Whoever would foster love covers over an offense,
but whoever repeats the matter separates close friends.
Proverbs 17.9
Another way to say the first part of that verse?
He who clothes shame...
THAT caught my attention because years ago, I remember "discovering" that shame is mentioned in the Bible before sin is. Adam and Eve walked and talked with God in the Garden. They stood before each other and the Heavenly Father totally naked... unclothed... uncovered... and unashamed.
Then they sinned.
And the first thing they wanted to do was to cover up their shame... their nakedness... their awareness of their sin as they stood before a holy God.
Their own attempts to cover their own shame were insufficient. God sacrificed a lamb for their immediate coverings. Later, He sent His Son, Jesus, to be the once for all sacrifice so that their shame would be clothed and covered by the righteousness of Jesus.
I see two practical ways to "clothe shame." The first and most important is to point... lead... others to encounters with Jesus so that their shame is covered once and for all by the blood of the Savior.
What's the second, hands-on" way to clothe shame? It is to be long on love. Long on love means becoming peace-makers, not tale-bearers - or tattle-tellers - who seek to humiliate by ripping at shame-coverings, reminding the forgiven as well as others of just how badly someone else sinned in the hopes of making self look better. Rather, we can preserve dignity by clothing shame in every day life.
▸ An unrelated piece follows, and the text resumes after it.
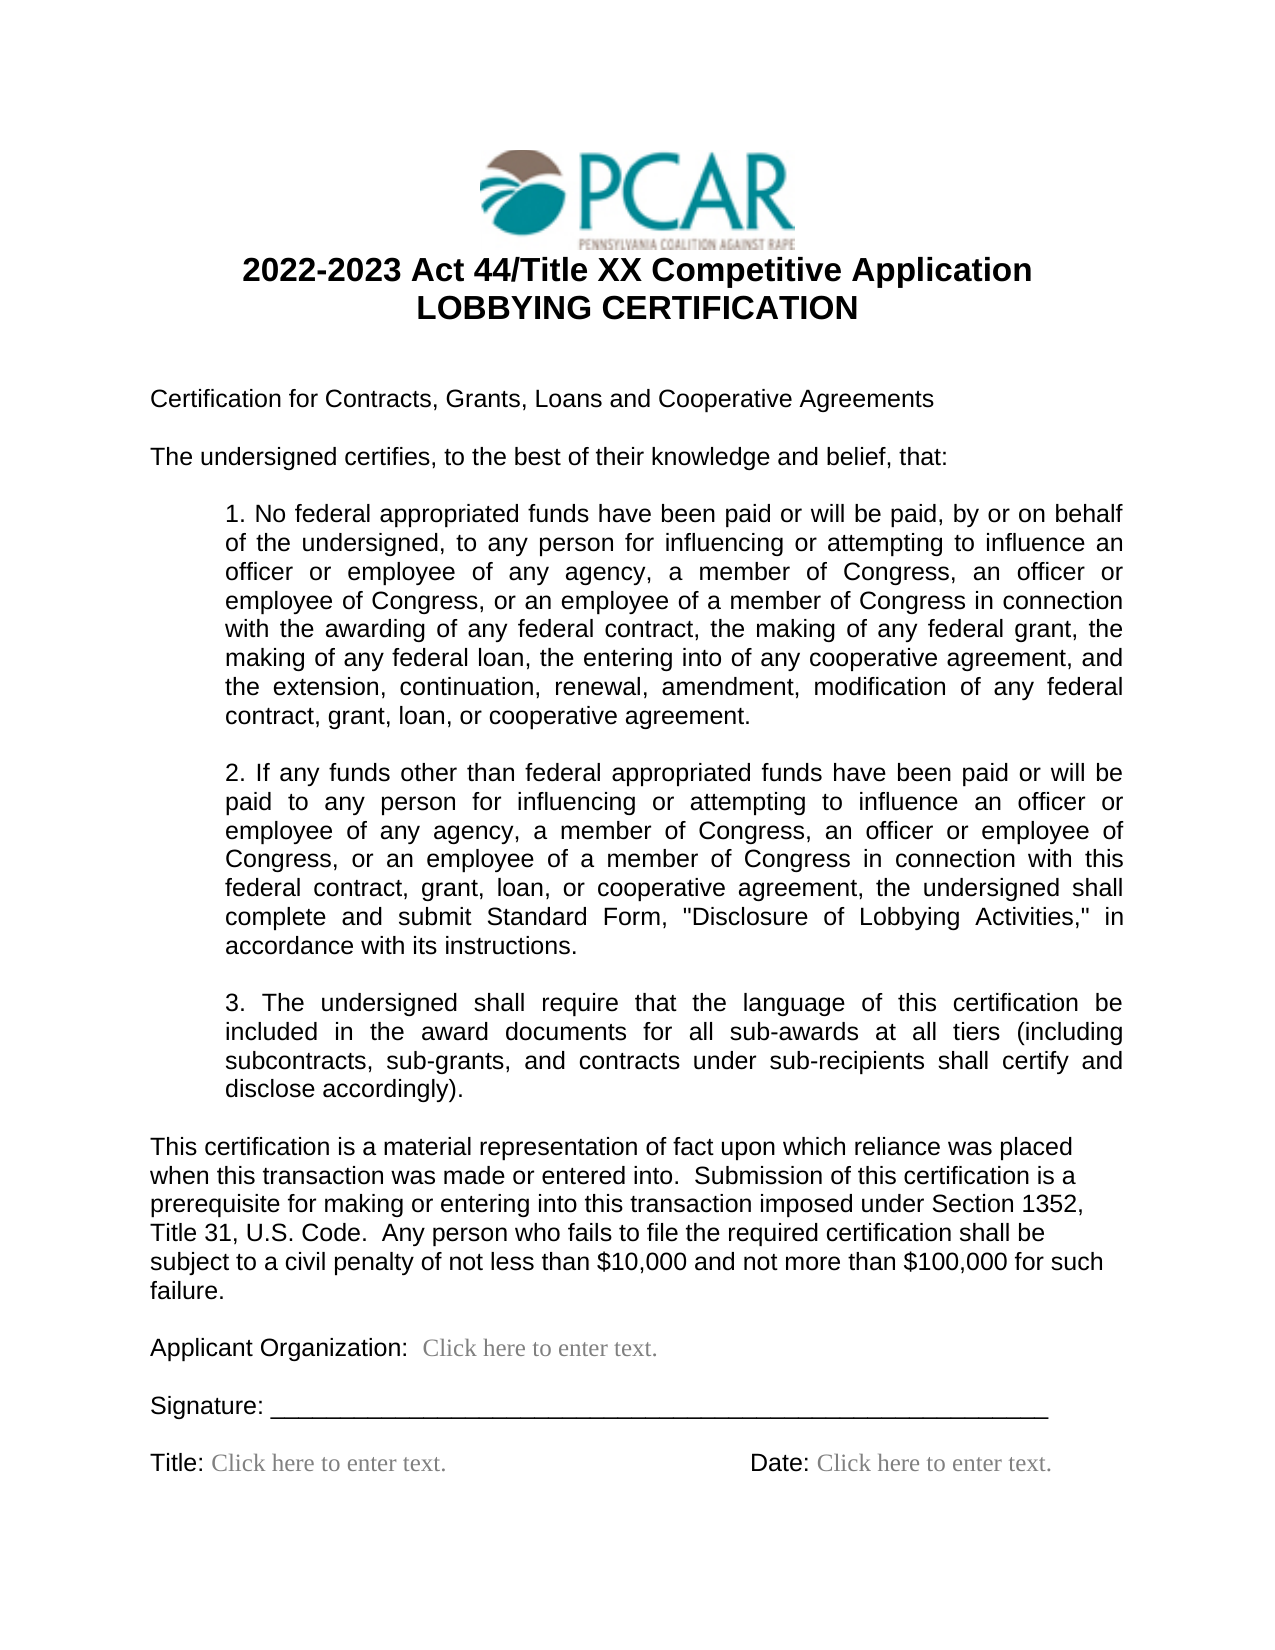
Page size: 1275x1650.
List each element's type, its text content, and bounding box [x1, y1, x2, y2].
Sin must be first uncovered, brought to light and dealt with - before God and also before at least some men, as sin typically impacts others. But once that is done, God casts each sin away, as far as the east is from the west and remembers it no more. It isn't nearly so easy or straightforward for mere mortals. This remembered-only-by-self-Satan-and-other-men guilt and shame from past sin often rears its ugly head. We... or others... are the ones - never God - who bring it back up. Imagine homes, communities where we choose to continually "clothe shame" by refusing to keep count and obstinately ignoring the temptation to remind others of God-forgotten failure, where we consistently re-clothe shame, long on love and mercy each and every time the temptation to slip back into guilt and shamefulness shows up.
To quote the Beach Boys, "Wouldn't it be nice?"
Long on love. I appreciate that so much. Wouldn't it be nice if we all gave each other the benefit of the doubt and let love guide our first words! Thank you for this!
ReplyDeleteyes... benefit of the doubt, letting love guide our words... so good, so hard and so rarely done.